If the shaft length was increased to 80 inches and the web speed increased to 2,000 feet per minute, then a 1.5 inch diameter shaft would be a better option. If you have any questions about sizing an idler, you can contact one of our Idler Application Specialists at 608-884-2201 or email: firstname.lastname@example.org.
What is Air Entrainment and how does it damage the web?
Air trapped between the web and the idler is one of the main causes of losing traction. The trapped layer of air acts like a lubricant which causes the web to slide over the roller rather than turn it. Once sliding occurs, traction is lost and the web is free to move left, right, and scratching occurs when the web slips over the slower moving roller.
How can I remove wrinkles from a web?
The WINertia AV roll with a reverse crown is a great way to spread a web and a very cost effective way to remove wrinkles.
How do Spiral Grooved rolls compare to lateral groove rolls?
Spiral grooves do not do an adequate job of eliminating air and hence, they lose traction at much lower speeds than a lateral groove roll. When the spiral grooves lose traction, the film tracks into the groove and drives the web toward the center. The WINertia AV lateral grooves are perpendicular to the web direction and the web cannot track down into the grooves. A video showing traction test results can be viewed on our resources page.
How can I prevent scratching on a web?
Using a WINertia AV roller which maintains constant traction is the best way to prevent scratching on a web. To some this might be counterintuitive as one of the myths of preventing web scratching is to use a very fine finish on a smooth roller.

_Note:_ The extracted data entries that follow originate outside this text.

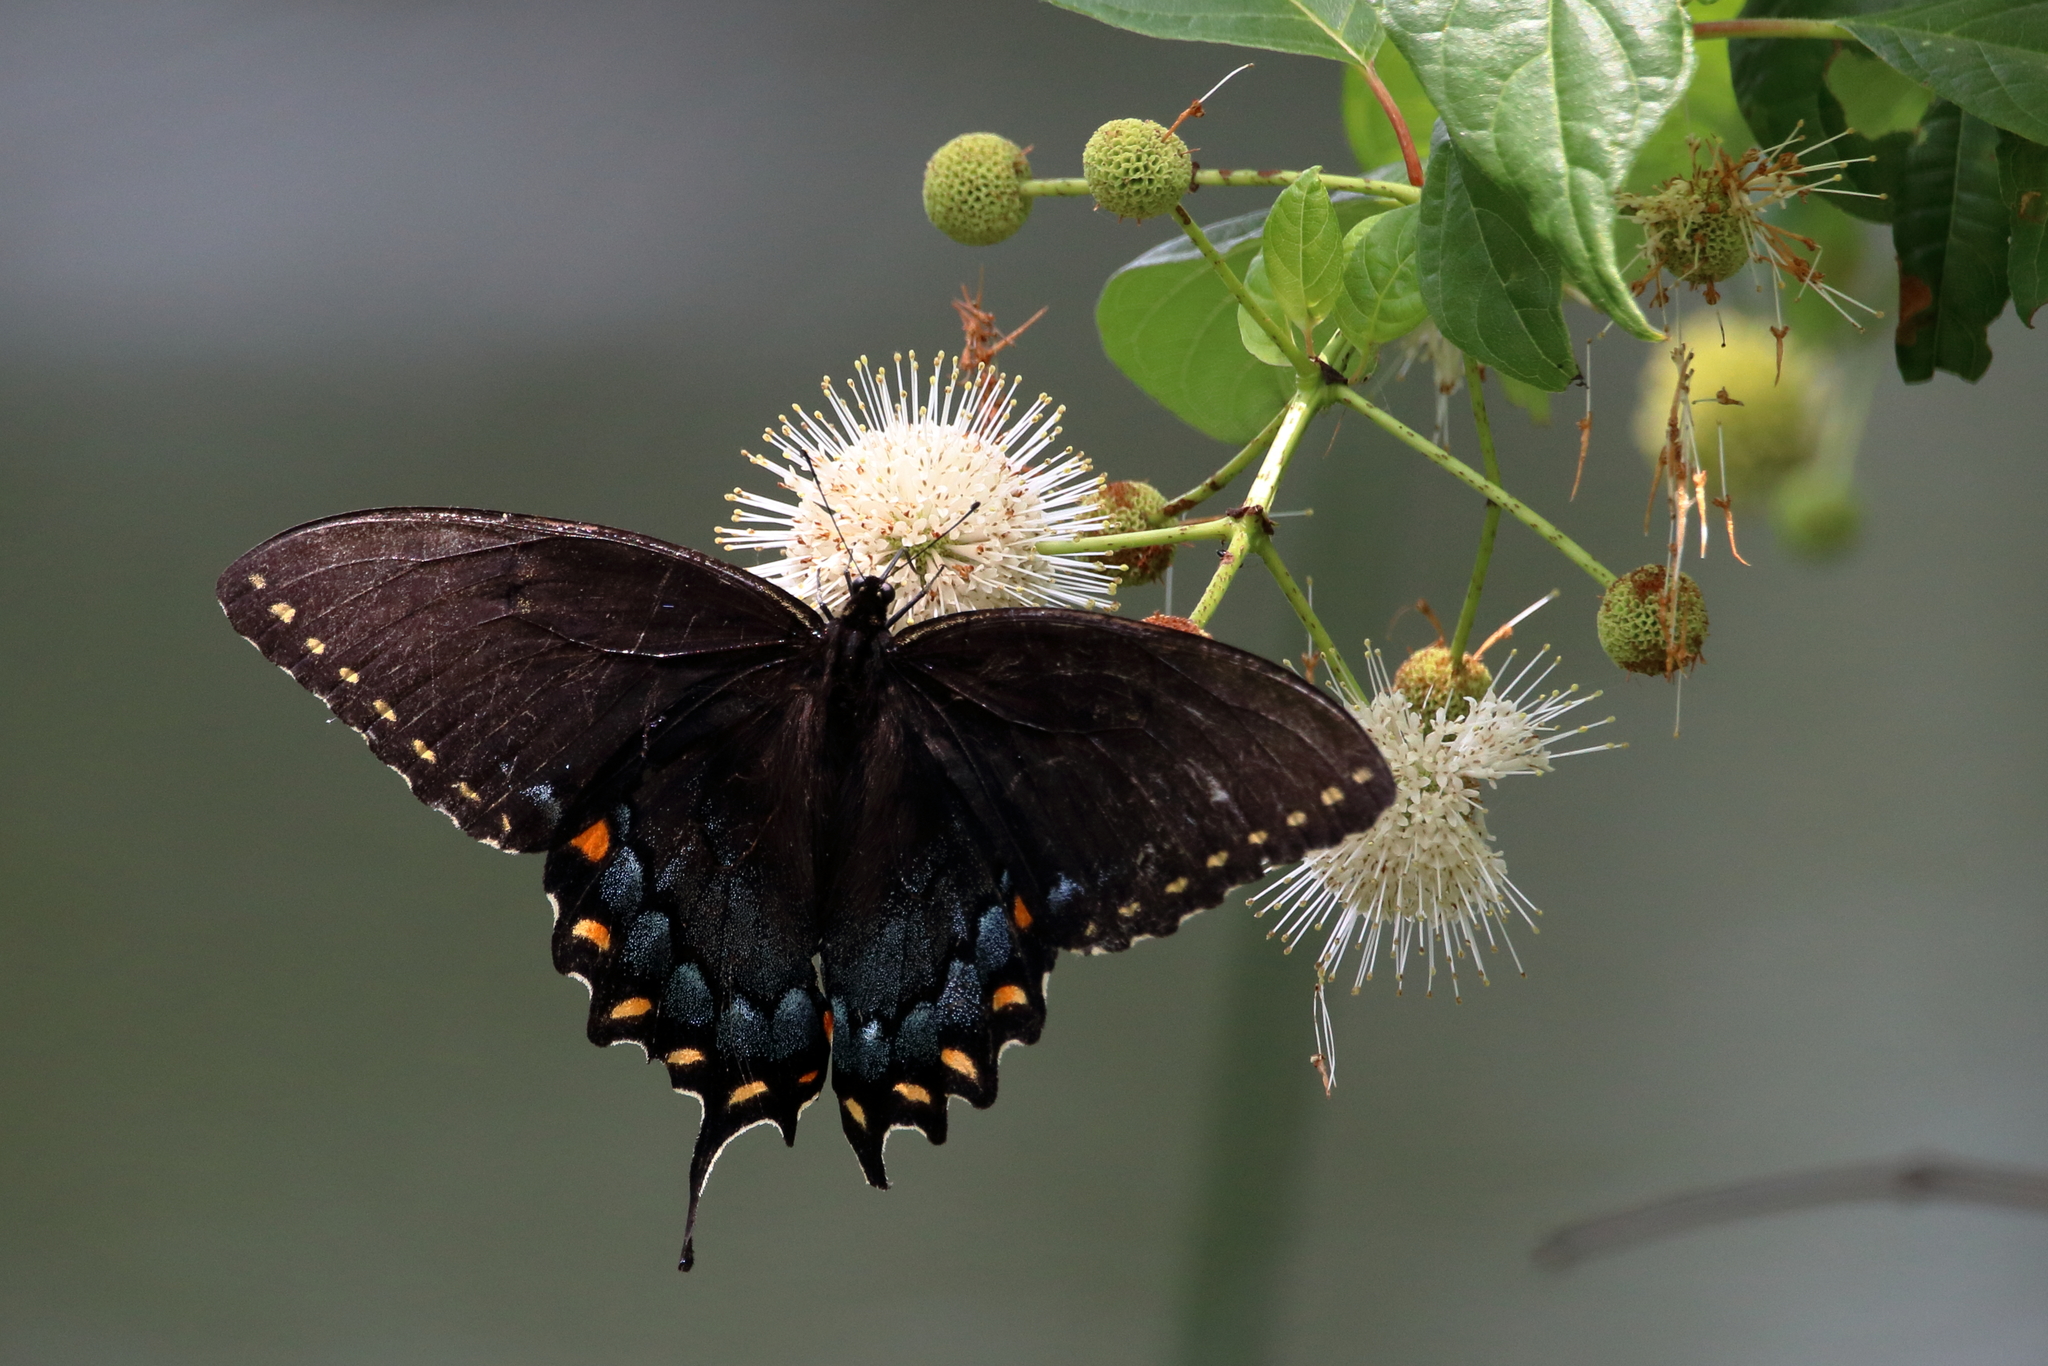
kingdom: Animalia
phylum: Arthropoda
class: Insecta
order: Lepidoptera
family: Papilionidae
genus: Papilio
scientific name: Papilio glaucus
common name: Tiger swallowtail
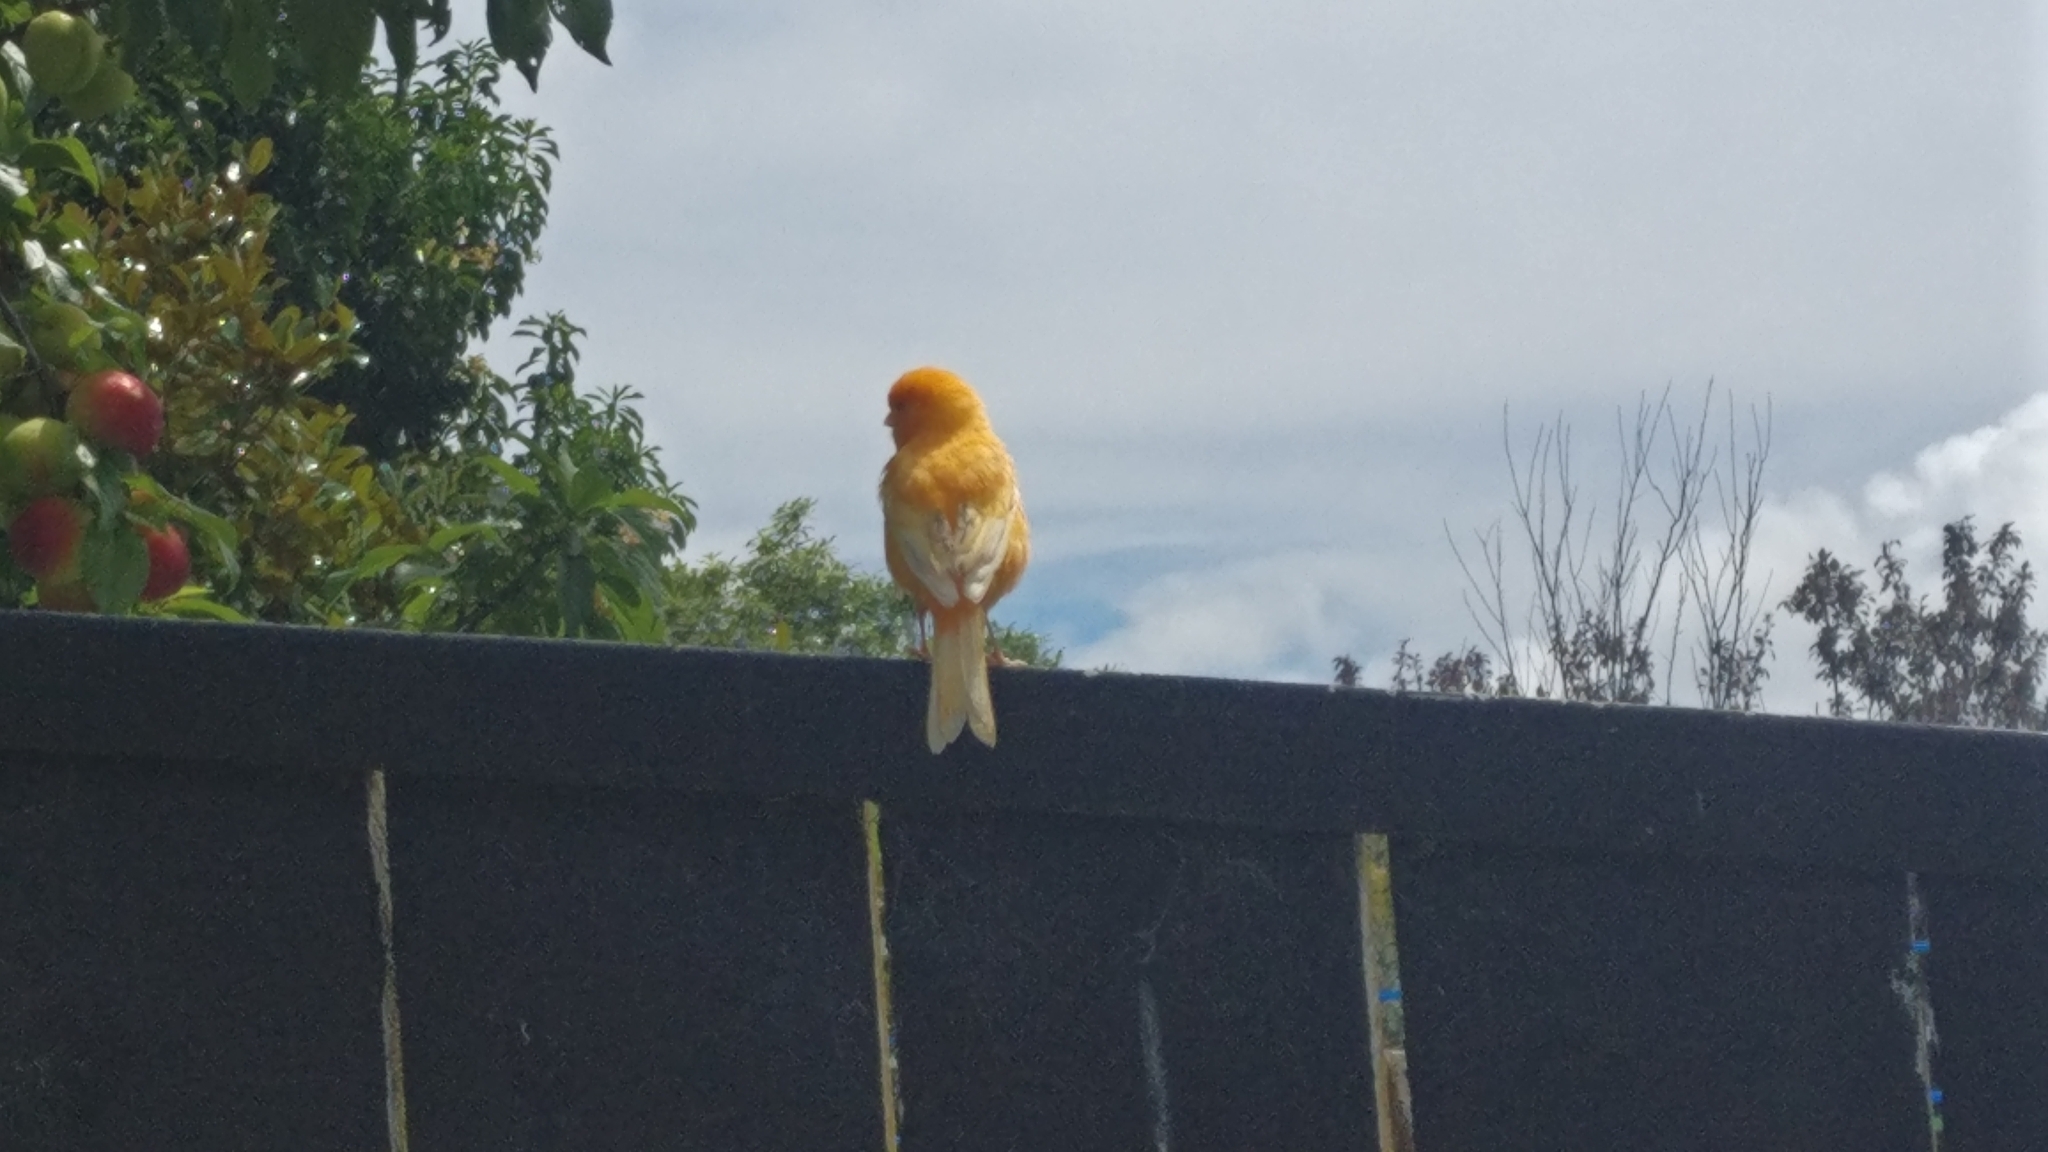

The problem with smooth idler rolls is that at higher speeds the web lifts off the roller which results in web scratching.
What is a spreader roll?
A spreader roll is any roller that spreads the web from the center out. Bowed and rubber covered spreader rolls can be effective but they are expensive to manufacture. The most cost effective spreader roll is the WINertia AV roll with a reverse-crown.
How does the idler alignment affect the web, even with slight contact?
Idler Alignment affects web skewing with greater wrap angles. The web needs traction with the idler in order to control it. Greater surface contact between the web and the idler minimize slipping. When wrap angles are less than < 15 degrees, there is so little contact between the web and the idler that misalignment of the idler becomes less of a factor. Slipping is very common with low wrap angles and causes web scratching. To maintain traction at low wrap angles use a WINertia AV roll or a WINtrac coated roll.
How does the wrap angle affect traction?
The higher the wrap angle the more surface area on the roller in contact with the web. This contact area allows the web to drive the dead-shaft idler roll. However, at web speeds over 300 feet per minute air entrainment still causes a loss of traction even with higher wrap angles.